1. Chakrams (Rune "Serpentine")

Netter Schaden (Krits ca. 50k) bei gerade mal 10 Hass. Also gut spammbar, aber dasselbe Problem wie die Tentakel - zu langsam. Nur durch die mehrfachen Treffer waren die Tentakel überhaupt sinnvoll. Da die Chakrams logischerweise auch nur einmal treffen, waren sie mir auf Dauer zu langsam. WENN sie treffen hauen sie gut rein, aber mir schliefen schon beim zuschauen die Füße ein. Nicht so mein Ding.

2. Splitterpfeil (Rune "Auf alles vorbereitet")

Das Ding geht durch die Rune ab wie eine Panzerfaust. Weiße Treffer 40k, Krits über 90k - und ich hab kein sonderlich überragendes Equip. Da war der Wow-Effekt ordentlich vorhanden. Problem: kostet 50 Hass. Nach 3x schießen ist man ooh (out of hate) und muss erstmal Hass pumpen. Trotzdem in der engeren Wahl, da einfach mal Dämätsch!

3. Durchbohren (Rune "Blutung")

Ordentlicher Schaden, grad durch den Blutungs-DoT obendrauf. Allerdings reiner Singeltarget-Spell, selbst mit "Durchschlagender Wurf" nur begrenzt bei Gruppen einsetzbar. Mit 25 Hass auch nur begrenzt spammbar. Allerdings bei Bossen durchaus vorzumerken, bis 59 hab ich damit Bossfights gemacht und es geht gut ab.

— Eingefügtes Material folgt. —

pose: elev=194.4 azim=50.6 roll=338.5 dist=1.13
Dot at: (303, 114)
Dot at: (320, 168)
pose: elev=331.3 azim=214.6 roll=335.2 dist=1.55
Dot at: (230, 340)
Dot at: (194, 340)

4. Elementarpfeil (Rune "Frostpfeil")

Dat isses. War anfangs skeptisch, bin aber mehr und mehr davon angetan. Krits liegen mit meiner 900 DpS-Armbrust zwischen 37k und 55k. Und da das Ding nur 10 Hass kostet kann gespammt werden auf Teufel komm raus. Da steht nix lange. Zusätzlich ist natürlich auch der Verlangsamungseffekt super. Hab mich für den Frostpfeil als NT-Ersatz entschieden und bin sowohl bei Gruppen als auch Bossen zufrieden.

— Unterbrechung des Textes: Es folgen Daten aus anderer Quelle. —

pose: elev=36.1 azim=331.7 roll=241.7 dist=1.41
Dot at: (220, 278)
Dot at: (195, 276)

Mein aktueller Build sieht also wie folgt aus: http://eu.battle.net/d3/de/calculator/demon-hunter#aRdXVh!VYc!YZYZcY

LM: Hungriger Pfeil (Rune "Verschlingender Pfeil" oder "Knochengeschosse", beides gut): der Pfeil macht ordentlich los und ist ein guter Dmg-Ersatz, wenn man mal Hass pumpen muss. Einfangender Schuss ist zwar praktischer wegen Rooteffekt, macht aber kaum Dmg.

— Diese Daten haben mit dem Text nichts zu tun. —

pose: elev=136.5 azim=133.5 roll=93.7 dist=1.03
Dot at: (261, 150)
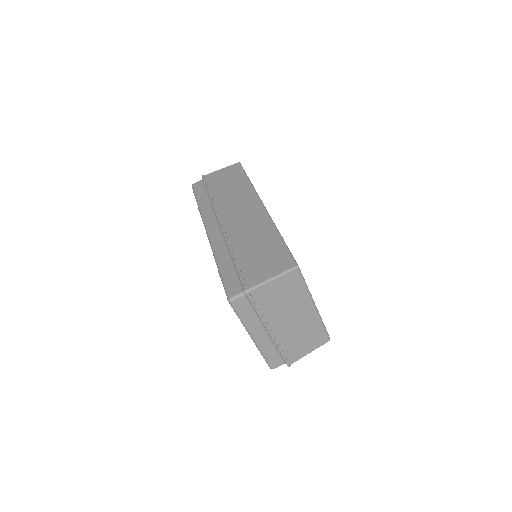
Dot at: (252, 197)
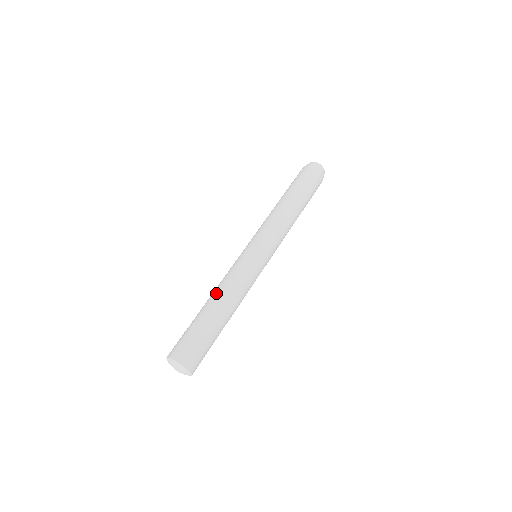
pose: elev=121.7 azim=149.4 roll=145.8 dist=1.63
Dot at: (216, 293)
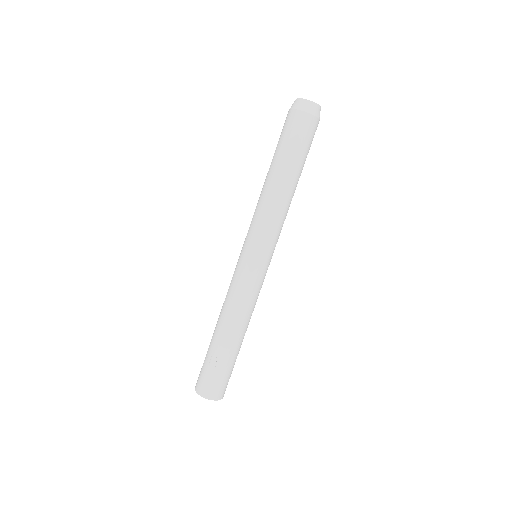
Dot at: (226, 321)
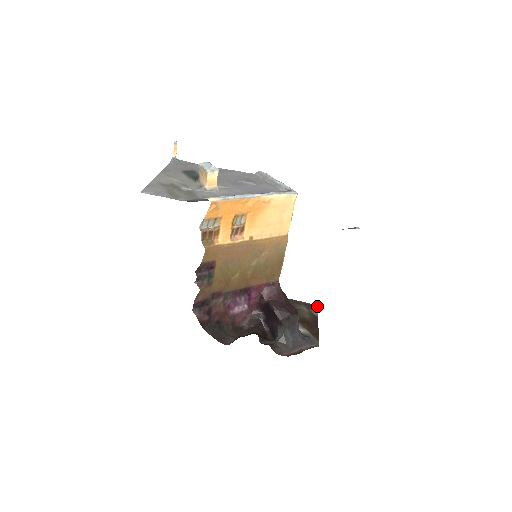
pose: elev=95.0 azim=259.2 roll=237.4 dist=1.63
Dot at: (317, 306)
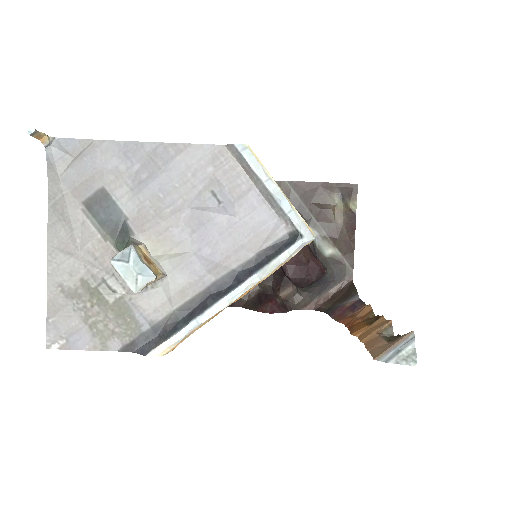
Dot at: (357, 188)
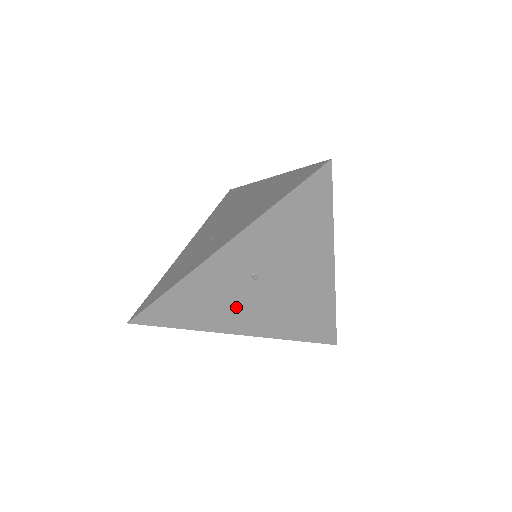
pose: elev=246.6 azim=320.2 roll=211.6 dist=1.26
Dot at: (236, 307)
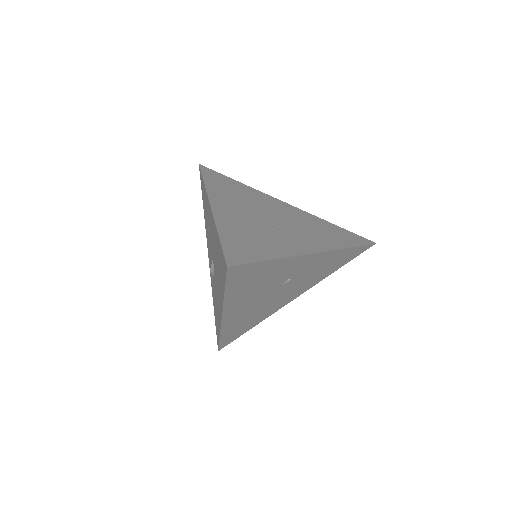
Dot at: (254, 296)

RM: Elementarpfeil ("Rune Frostpfeil"): siehe oben

Taste 1: Salto (Rune "Akrobatik"): nach wie vor ein schöner Spell um sich mal fix aus der Gefahrenzone zu stehlen. Ohne Disziplinkosten kommt es sich auch nicht mit Schattenkraft/ SS in die Quere. Die 15 Sekunden CD sind zwar unschön, aber berechtigt und stören nicht weiter.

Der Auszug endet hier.